Article publié le 3 février 2026, mis à jour le 4 mars
Les premières épreuves des concours enseignants à bac+3, instaurés par la réforme de la formation des enseignants voulue par Emmanuel Macron, ont débuté. Les candidats au Certificat d’aptitude au professorat d’éducation physique et sportive (Capeps) ont passé leur première épreuve d’admissibilité ce mardi 3 mars.
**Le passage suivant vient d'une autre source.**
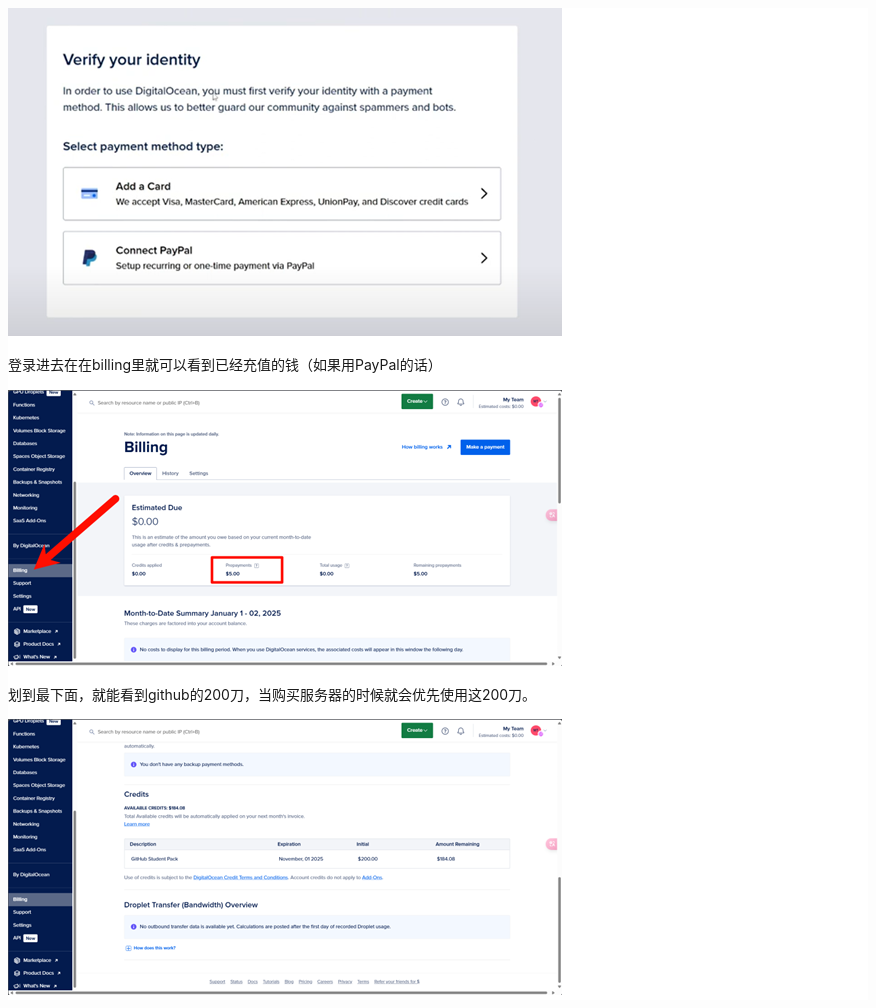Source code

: ![image-20250419212343223](https://github.com/SkYFly2233/NEU-ipv6-proxy/blob/main/image/image-20250419212343223.png)

登录进去在在billing里就可以看到已经充值的钱（如果用PayPal的话）

![image-20250419212349452](https://github.com/SkYFly2233/NEU-ipv6-proxy/blob/main/image/image-20250419212349452.png)

划到最下面，就能看到github的200刀，当购买服务器的时候就会优先使用这200刀。

![image-20250419212355328](https://github.com/SkYFly2233/NEU-ipv6-proxy/blob/main/image/image-20250419212355328.png)
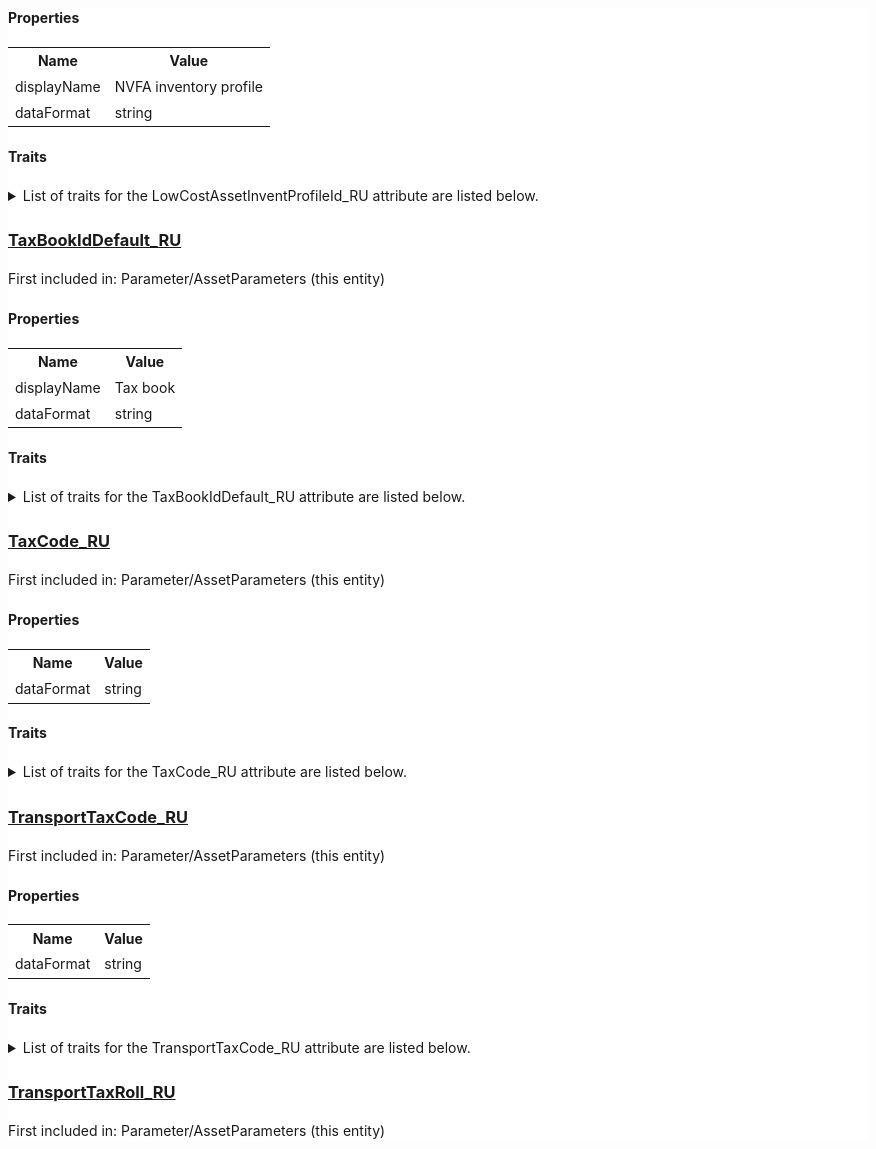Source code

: #### Properties

<table><tr><th>Name</th><th>Value</th></tr><tr><td>displayName</td><td>NVFA inventory profile</td></tr><tr><td>dataFormat</td><td>string</td></tr></table>

#### Traits

<details><summary>List of traits for the LowCostAssetInventProfileId_RU attribute are listed below.</summary></details>

### <a href=#TaxBookIdDefault_RU name="TaxBookIdDefault_RU">TaxBookIdDefault_RU</a>

First included in: Parameter/AssetParameters (this entity)  

#### Properties

<table><tr><th>Name</th><th>Value</th></tr><tr><td>displayName</td><td>Tax book</td></tr><tr><td>dataFormat</td><td>string</td></tr></table>

#### Traits

<details><summary>List of traits for the TaxBookIdDefault_RU attribute are listed below.</summary></details>

### <a href=#TaxCode_RU name="TaxCode_RU">TaxCode_RU</a>

First included in: Parameter/AssetParameters (this entity)  

#### Properties

<table><tr><th>Name</th><th>Value</th></tr><tr><td>dataFormat</td><td>string</td></tr></table>

#### Traits

<details><summary>List of traits for the TaxCode_RU attribute are listed below.</summary></details>

### <a href=#TransportTaxCode_RU name="TransportTaxCode_RU">TransportTaxCode_RU</a>

First included in: Parameter/AssetParameters (this entity)  

#### Properties

<table><tr><th>Name</th><th>Value</th></tr><tr><td>dataFormat</td><td>string</td></tr></table>

#### Traits

<details><summary>List of traits for the TransportTaxCode_RU attribute are listed below.</summary></details>

### <a href=#TransportTaxRoll_RU name="TransportTaxRoll_RU">TransportTaxRoll_RU</a>

First included in: Parameter/AssetParameters (this entity)  
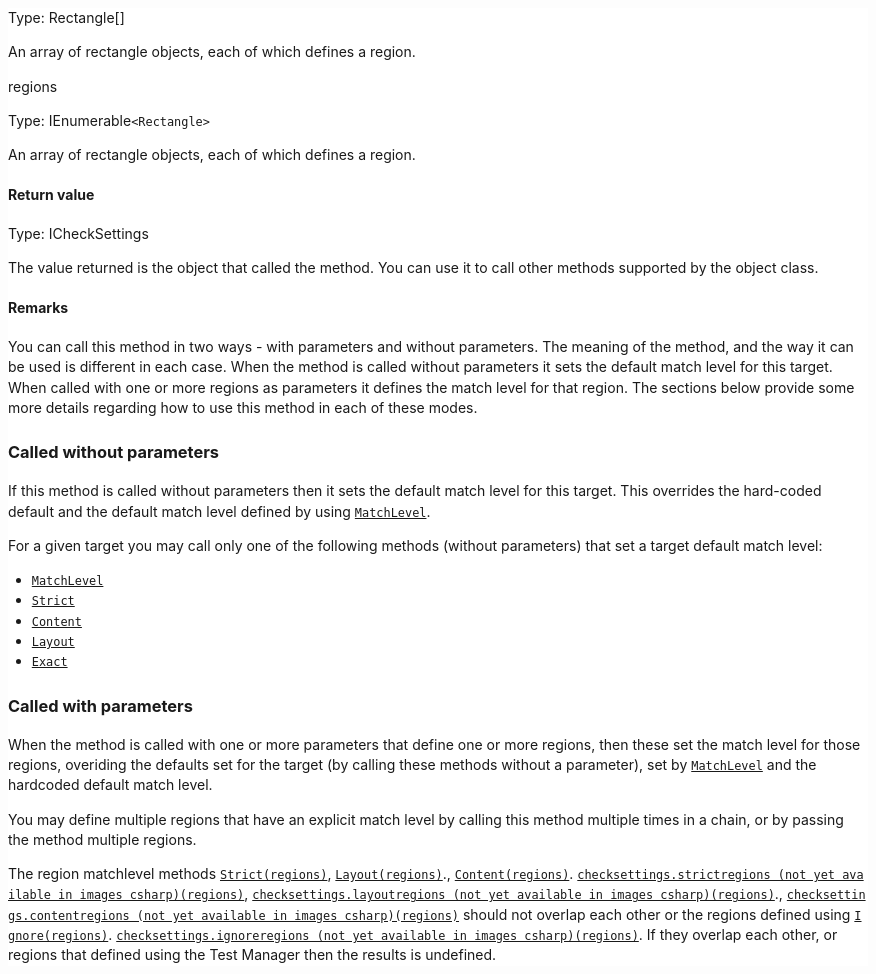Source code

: Type: Rectangle\[\]

An array of rectangle objects, each of which defines a region.

regions

Type: IEnumerable`<Rectangle>`

An array of rectangle objects, each of which defines a region.

#### Return value

Type:  ICheckSettings

The value returned is the object that called the method. You can use it to call other methods supported by the object class.

#### Remarks


You can call this method in two ways - with parameters and without parameters. The meaning of the method, and the way it can be used is different in each case. When the method is called without parameters it sets the default match level for this target. When called with one or more regions as parameters it defines the match level for that region. The sections below provide some more details regarding how to use this method in each of these modes.

### Called without parameters

If this method is called without parameters then it sets the default match level for this target. This overrides the hard-coded default and the default match level defined by using [`MatchLevel`](./eyes#matchlevel-property).

For a given target you may call only one of the following methods (without parameters) that set a target default match level:

*   [`MatchLevel`](./checksettings#matchlevel-method)
*   [`Strict`](./checksettings#strict-method)
*   [`Content`](./checksettings#content-method)
*   [`Layout`](./checksettings#layout-method)
*   [`Exact`](./checksettings#exact-method)

### Called with parameters

When the method is called with one or more parameters that define one or more regions, then these set the match level for those regions, overiding the defaults set for the target (by calling these methods without a parameter), set by [`MatchLevel`](./eyes#matchlevel-property) and the hardcoded default match level.

You may define multiple regions that have an explicit match level by calling this method multiple times in a chain, or by passing the method multiple regions.

The region matchlevel methods [`Strict(regions)`](./checksettings#strict-method), [`Layout(regions)`](./checksettings#layout-method)., [`Content(regions)`](./checksettings#content-method). [`checksettings.strictregions (not yet available in images csharp)(regions)`](#), [`checksettings.layoutregions (not yet available in images csharp)(regions)`](#)., [`checksettings.contentregions (not yet available in images csharp)(regions)`](#) should not overlap each other or the regions defined using [`Ignore(regions)`](./checksettings#ignore-method). [`checksettings.ignoreregions (not yet available in images csharp)(regions)`](#). If they overlap each other, or regions that defined using the Test Manager then the results is undefined.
Les épreuves écrites du Capes et du Capet à bac+3 se dérouleront quant à elles du 10 au 27 mars. Les candidats au CRPE, eux, passeront leur première épreuve à partir du 1er avril.
Des lauréats « armés pour entrer dans le métier »
Vivement critiqué lors de la confirmation de sa mise en place par Elisabeth Borne en 2025, ce nouveau dispositif « n’est pas un concours au rabais », a estimé ce 4 mars Matthieu Drouhin, secrétaire national du Se-Unsa, dans une interview à Sud Radio.
« Certes, les exigences du concours à bac+3 ne seront pas les mêmes que celles du concours à bac+5, c’est bien normal. En revanche, il sera suivi de deux vraies années de formation, au cours desquelles le disciplinaire, la pédagogie, la didactique, la professionnalisation seront bien présents », a-t-il indiqué. Rappelant qu’à l’heure actuelle, certains lauréats « sont directement mis sur le terrain en responsabilité », le secrétaire général a souligné qu' »avec une vraie formation professionnalisante, progressive sur deux ans, on peut envisager que [les lauréats à bac+3] soient suffisamment armés pour entrer dans le métier ».
Des concours à la tenue longtemps incertaine
Après plusieurs semaines d’incertitude budgétaire et le recours à une loi de finances spéciale en décembre dernier, les nouveaux concours de recrutement des enseignants accessibles dès la troisième année de licence (bac+ 3) avaient été confirmés par le ministre de l’Éducation nationale début février. Il avait annoncé que le budget de l’État pour 2026, définitivement adopté, permettait de sécuriser l’organisation de ces épreuves très attendues.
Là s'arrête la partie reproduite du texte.